The request: Copy out the material below verbatim, taking everything from the line containing "scientific name: Erioneuron" down to the line containing "catalogue / barcode: US 3224355", with both of those lines included.
_ _ _
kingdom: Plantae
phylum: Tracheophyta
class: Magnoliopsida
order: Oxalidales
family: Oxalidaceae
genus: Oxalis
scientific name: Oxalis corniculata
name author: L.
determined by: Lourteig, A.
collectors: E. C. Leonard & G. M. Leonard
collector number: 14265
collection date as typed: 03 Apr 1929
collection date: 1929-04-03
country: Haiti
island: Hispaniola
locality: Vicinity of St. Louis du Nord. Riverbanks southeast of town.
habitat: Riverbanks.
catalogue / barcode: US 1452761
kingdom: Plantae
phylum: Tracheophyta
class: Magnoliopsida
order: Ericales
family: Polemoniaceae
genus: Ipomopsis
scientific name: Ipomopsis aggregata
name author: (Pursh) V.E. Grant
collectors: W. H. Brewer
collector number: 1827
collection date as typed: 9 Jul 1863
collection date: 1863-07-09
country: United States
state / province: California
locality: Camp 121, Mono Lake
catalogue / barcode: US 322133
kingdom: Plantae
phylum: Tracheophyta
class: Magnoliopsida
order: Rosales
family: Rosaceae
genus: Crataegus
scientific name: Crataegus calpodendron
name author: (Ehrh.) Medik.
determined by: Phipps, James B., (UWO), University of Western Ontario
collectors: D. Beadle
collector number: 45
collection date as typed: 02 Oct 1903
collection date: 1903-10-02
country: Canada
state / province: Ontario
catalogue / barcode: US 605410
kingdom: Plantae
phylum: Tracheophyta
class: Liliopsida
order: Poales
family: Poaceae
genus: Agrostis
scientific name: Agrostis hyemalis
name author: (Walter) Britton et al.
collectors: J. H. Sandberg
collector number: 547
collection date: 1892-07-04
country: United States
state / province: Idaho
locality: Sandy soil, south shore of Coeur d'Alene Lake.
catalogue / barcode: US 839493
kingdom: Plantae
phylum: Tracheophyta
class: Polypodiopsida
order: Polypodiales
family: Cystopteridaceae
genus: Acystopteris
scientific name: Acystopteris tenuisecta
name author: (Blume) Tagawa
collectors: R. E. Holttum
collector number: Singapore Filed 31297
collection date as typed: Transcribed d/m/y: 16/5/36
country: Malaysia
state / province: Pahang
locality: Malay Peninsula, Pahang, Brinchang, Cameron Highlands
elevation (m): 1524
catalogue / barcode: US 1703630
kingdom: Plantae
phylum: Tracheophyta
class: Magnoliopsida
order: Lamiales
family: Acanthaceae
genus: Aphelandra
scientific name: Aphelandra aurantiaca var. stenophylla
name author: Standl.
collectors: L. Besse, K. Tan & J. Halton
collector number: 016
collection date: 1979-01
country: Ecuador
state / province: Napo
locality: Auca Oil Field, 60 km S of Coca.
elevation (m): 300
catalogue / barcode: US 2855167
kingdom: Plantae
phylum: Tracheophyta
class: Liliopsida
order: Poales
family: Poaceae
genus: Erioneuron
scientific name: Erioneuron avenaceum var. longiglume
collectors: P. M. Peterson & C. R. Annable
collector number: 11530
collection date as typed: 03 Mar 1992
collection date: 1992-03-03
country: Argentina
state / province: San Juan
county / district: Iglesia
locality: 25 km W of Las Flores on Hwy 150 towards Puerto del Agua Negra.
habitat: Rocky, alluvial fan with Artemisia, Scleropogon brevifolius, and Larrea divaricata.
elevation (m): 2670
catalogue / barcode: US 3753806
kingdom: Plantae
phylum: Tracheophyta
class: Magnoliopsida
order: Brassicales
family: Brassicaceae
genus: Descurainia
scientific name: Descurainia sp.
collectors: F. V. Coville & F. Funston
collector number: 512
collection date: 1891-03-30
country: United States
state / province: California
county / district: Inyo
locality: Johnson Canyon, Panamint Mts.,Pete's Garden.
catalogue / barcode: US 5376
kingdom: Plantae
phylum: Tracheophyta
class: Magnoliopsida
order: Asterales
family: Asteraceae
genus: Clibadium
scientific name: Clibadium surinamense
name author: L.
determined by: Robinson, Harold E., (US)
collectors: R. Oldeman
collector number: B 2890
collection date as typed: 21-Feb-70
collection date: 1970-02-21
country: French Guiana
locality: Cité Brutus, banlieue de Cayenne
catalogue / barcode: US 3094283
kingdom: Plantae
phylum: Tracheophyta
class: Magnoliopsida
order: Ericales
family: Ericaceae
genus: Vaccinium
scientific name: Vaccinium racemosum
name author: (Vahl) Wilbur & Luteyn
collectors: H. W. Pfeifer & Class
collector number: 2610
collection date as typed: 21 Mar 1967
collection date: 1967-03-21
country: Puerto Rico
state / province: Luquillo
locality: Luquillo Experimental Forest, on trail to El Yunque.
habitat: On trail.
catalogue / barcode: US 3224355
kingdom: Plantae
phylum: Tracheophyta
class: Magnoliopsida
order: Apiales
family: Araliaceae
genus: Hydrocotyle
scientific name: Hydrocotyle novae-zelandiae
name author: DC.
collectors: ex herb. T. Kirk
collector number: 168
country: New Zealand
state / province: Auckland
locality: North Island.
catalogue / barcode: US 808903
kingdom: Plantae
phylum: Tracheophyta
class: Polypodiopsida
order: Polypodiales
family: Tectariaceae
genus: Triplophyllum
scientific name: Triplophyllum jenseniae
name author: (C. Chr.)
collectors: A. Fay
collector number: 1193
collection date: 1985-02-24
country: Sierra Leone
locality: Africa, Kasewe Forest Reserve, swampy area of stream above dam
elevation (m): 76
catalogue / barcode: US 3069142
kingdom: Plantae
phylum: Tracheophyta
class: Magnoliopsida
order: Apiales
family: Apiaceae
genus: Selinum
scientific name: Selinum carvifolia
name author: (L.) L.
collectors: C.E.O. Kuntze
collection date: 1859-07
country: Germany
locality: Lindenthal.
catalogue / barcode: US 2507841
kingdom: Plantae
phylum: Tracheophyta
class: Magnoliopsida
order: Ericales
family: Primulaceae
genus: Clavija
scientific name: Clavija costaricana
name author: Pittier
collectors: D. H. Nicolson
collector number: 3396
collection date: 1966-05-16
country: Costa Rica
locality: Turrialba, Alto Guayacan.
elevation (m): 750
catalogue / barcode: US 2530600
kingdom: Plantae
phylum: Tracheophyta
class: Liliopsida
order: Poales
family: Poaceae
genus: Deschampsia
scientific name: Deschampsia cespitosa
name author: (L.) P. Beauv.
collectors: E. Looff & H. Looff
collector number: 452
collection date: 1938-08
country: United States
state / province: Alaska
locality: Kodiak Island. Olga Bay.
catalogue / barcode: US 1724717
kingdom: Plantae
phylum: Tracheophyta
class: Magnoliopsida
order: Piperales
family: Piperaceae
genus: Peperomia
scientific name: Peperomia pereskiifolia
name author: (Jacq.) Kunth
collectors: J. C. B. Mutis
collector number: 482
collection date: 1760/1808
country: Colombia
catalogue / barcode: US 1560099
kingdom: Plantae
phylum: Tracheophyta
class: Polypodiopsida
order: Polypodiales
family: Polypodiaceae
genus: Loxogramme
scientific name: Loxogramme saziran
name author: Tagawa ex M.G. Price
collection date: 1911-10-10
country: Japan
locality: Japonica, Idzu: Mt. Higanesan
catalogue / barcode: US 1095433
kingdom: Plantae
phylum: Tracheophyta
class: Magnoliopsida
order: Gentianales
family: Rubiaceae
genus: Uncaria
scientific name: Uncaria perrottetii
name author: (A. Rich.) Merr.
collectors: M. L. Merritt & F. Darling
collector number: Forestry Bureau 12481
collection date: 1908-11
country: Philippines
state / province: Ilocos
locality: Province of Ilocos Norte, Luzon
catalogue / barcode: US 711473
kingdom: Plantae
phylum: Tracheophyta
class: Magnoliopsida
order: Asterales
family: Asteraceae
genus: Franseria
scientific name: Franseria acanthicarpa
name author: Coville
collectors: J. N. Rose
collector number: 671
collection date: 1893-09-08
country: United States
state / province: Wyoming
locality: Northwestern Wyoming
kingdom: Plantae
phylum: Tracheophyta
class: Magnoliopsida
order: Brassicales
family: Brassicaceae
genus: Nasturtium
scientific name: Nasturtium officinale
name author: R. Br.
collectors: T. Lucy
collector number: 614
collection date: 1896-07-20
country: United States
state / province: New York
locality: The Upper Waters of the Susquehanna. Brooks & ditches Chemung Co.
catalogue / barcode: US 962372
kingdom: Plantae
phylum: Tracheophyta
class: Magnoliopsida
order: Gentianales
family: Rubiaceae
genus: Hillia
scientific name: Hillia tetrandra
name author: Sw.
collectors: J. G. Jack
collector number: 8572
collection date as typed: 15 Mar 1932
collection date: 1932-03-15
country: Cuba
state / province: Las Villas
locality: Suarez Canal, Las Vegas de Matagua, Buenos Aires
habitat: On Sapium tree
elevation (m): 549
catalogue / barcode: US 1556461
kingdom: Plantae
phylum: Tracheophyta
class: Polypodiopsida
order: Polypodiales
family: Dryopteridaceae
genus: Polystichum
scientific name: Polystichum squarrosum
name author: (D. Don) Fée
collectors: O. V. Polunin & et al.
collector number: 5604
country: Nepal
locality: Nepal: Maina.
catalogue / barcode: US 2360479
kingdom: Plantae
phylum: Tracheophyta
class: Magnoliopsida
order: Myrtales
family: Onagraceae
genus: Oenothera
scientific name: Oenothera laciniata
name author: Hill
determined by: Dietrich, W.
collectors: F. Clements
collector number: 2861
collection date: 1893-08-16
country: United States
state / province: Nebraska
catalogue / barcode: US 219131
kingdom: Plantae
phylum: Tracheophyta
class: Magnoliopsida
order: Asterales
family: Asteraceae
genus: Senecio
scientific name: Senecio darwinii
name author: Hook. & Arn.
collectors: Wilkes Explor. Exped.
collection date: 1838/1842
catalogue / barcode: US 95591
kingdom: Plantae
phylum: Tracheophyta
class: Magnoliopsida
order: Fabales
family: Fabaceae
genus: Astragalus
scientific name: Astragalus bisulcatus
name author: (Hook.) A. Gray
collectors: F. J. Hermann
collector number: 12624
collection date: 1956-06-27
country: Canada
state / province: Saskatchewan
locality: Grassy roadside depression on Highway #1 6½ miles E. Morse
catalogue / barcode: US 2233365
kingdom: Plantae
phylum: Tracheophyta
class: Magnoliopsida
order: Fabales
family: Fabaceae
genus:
_ _ _
Problem solution:
scientific name: Erioneuron avenaceum var. longiglume
collectors: P. M. Peterson & C. R. Annable
collector number: 11530
collection date as typed: 03 Mar 1992
collection date: 1992-03-03
country: Argentina
state / province: San Juan
county / district: Iglesia
locality: 25 km W of Las Flores on Hwy 150 towards Puerto del Agua Negra.
habitat: Rocky, alluvial fan with Artemisia, Scleropogon brevifolius, and Larrea divaricata.
elevation (m): 2670
catalogue / barcode: US 3753806
kingdom: Plantae
phylum: Tracheophyta
class: Magnoliopsida
order: Brassicales
family: Brassicaceae
genus: Descurainia
scientific name: Descurainia sp.
collectors: F. V. Coville & F. Funston
collector number: 512
collection date: 1891-03-30
country: United States
state / province: California
county / district: Inyo
locality: Johnson Canyon, Panamint Mts.,Pete's Garden.
catalogue / barcode: US 5376
kingdom: Plantae
phylum: Tracheophyta
class: Magnoliopsida
order: Asterales
family: Asteraceae
genus: Clibadium
scientific name: Clibadium surinamense
name author: L.
determined by: Robinson, Harold E., (US)
collectors: R. Oldeman
collector number: B 2890
collection date as typed: 21-Feb-70
collection date: 1970-02-21
country: French Guiana
locality: Cité Brutus, banlieue de Cayenne
catalogue / barcode: US 3094283
kingdom: Plantae
phylum: Tracheophyta
class: Magnoliopsida
order: Ericales
family: Ericaceae
genus: Vaccinium
scientific name: Vaccinium racemosum
name author: (Vahl) Wilbur & Luteyn
collectors: H. W. Pfeifer & Class
collector number: 2610
collection date as typed: 21 Mar 1967
collection date: 1967-03-21
country: Puerto Rico
state / province: Luquillo
locality: Luquillo Experimental Forest, on trail to El Yunque.
habitat: On trail.
catalogue / barcode: US 3224355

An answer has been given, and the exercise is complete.